- Theatrical release poster
- Directed by: Jeff Balsmeyer
- Screenplay by: Mike Cram
- Produced by: Mike Cram Brian Neufang
- Starring: Dallas Roberts Jeremy Renner Ayelet Zurer Marguerite Moreau
- Cinematography: Geoffrey Hall
- Edited by: Suresh Ayyar Marcus D'Arcy Gavin Whalen
- Music by: Nicola Freegard (music coordinator Howe Gelb (composer: theme music) Gavin Whalen (music editor / music supervisor)
- Production company: Arriba
- Distributed by: Lionsgate
- Release date: February 1, 2009;
- Running time: 85 minutes
- Country: United States
- Language: English

= Ingenious (2009 American film) =

Ingenious (originally titled Lightbulb) is a 2009 American film.

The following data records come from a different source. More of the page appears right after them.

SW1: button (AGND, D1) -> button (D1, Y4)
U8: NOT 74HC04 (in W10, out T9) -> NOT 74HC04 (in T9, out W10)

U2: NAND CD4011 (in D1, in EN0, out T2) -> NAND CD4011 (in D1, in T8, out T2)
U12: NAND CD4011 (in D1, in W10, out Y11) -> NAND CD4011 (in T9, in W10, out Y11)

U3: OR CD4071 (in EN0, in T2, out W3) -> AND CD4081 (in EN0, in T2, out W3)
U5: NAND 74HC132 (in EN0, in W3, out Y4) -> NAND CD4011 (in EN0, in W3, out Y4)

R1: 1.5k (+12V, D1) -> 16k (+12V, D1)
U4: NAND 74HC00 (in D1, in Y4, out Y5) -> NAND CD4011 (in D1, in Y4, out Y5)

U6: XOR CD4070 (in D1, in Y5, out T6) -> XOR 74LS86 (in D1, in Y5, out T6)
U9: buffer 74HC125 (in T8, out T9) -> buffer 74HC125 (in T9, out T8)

It is a rags-to-riches story of two friends, a small-time inventor and a sharky salesman, who hit rock bottom before coming up with a gizmo that becomes a worldwide phenomenon. It is based on the true story of some friends who are trying to come up with an invention, before hitting on an idea.

==Cast==
- Dallas Roberts as Matt, an inventor
- Jeremy Renner as Sam, Matt's lifelong friend and business partner
- Ayelet Zurer as Gina, Matt's wife
- Marguerite Moreau as Cinda
- Amanda Anka as Louisa
- Richard Kind as Newkin
- Eddie Jemison as Bean
- Judith Scott as Rita
- Debby Rosenthal as Brenda
- Michael Kagan as Mort
- Rob Brownstein as Kent
- Vince Grant as Randall
- François Chau as Mr. Chow

==Production==
The film was shot on location in Tucson, Arizona and Hong Kong. It premiered at the 2009 Santa Barbara International Film Festival.

==Reception==
In 2012, when the film went on release after Renner's success in The Hurt Locker and other films, The Los Angeles Times reviewed it: "the storytelling is wildly uneven, with an off-balance structure that leaves the ending feeling abrupt and rushed. Whatever other Renner B-sides are floating around out there, let’s hope they feel a little more genius than Ingenious."